Modern machine learning methods are increasingly powerful in capturing complex patterns in high-dimensional data. However, many state-of-the-art models, especially those relying on deep learning or kernel methods, remain difficult to interpret or analyze from a statistical perspective. This project aims to develop and test scalable training pipelines for explainable machine learning models, combining recent advances in kernel approximation, generalized additive modeling, and representation learning.
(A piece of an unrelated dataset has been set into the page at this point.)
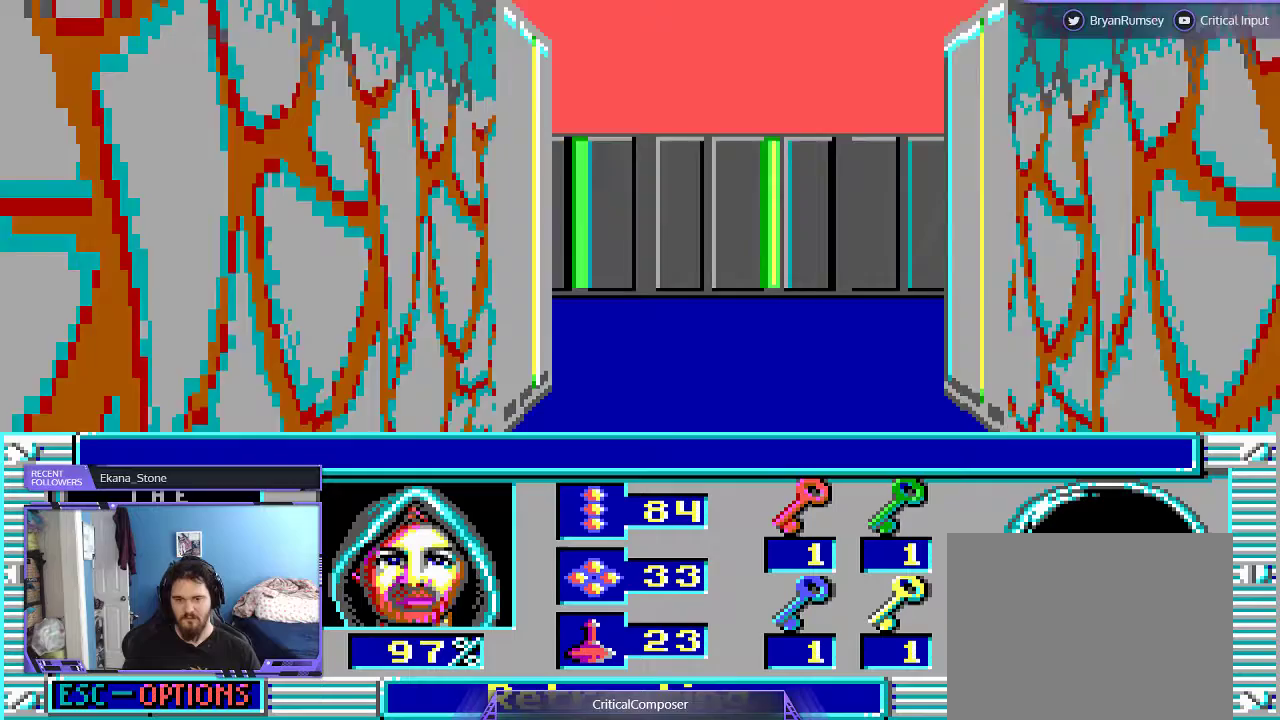
{"buttons": [], "events": []}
The core idea is to leverage random Fourier features (RFF) as a way to approximate shift-invariant kernels efficiently and to use these features to guide the training of interpretable regression models such as Generalized Additive Models (GAMs). By combining kernel-based insights with sparse additive structure, we aim to build models that not only perform well in prediction but also allow for intuitive understanding of feature effects. A key focus is on mixture-of-GAMs frameworks, where different local GAMs are trained on clusters identified in a learned feature space, improving flexibility while preserving interpretability.
The project also investigates data augmentation strategies, particularly using Variational Autoencoders (VAEs) to synthesize new covariate data in the vicinity of the original data manifold. This is especially valuable in real-world datasets where sample sizes are limited and covariates exhibit structure or sparsity, as seen in benchmark datasets like the NASA airfoil self-noise data. By perturbing the learned latent space representations, we generate synthetic data to enrich the training set and improve generalization.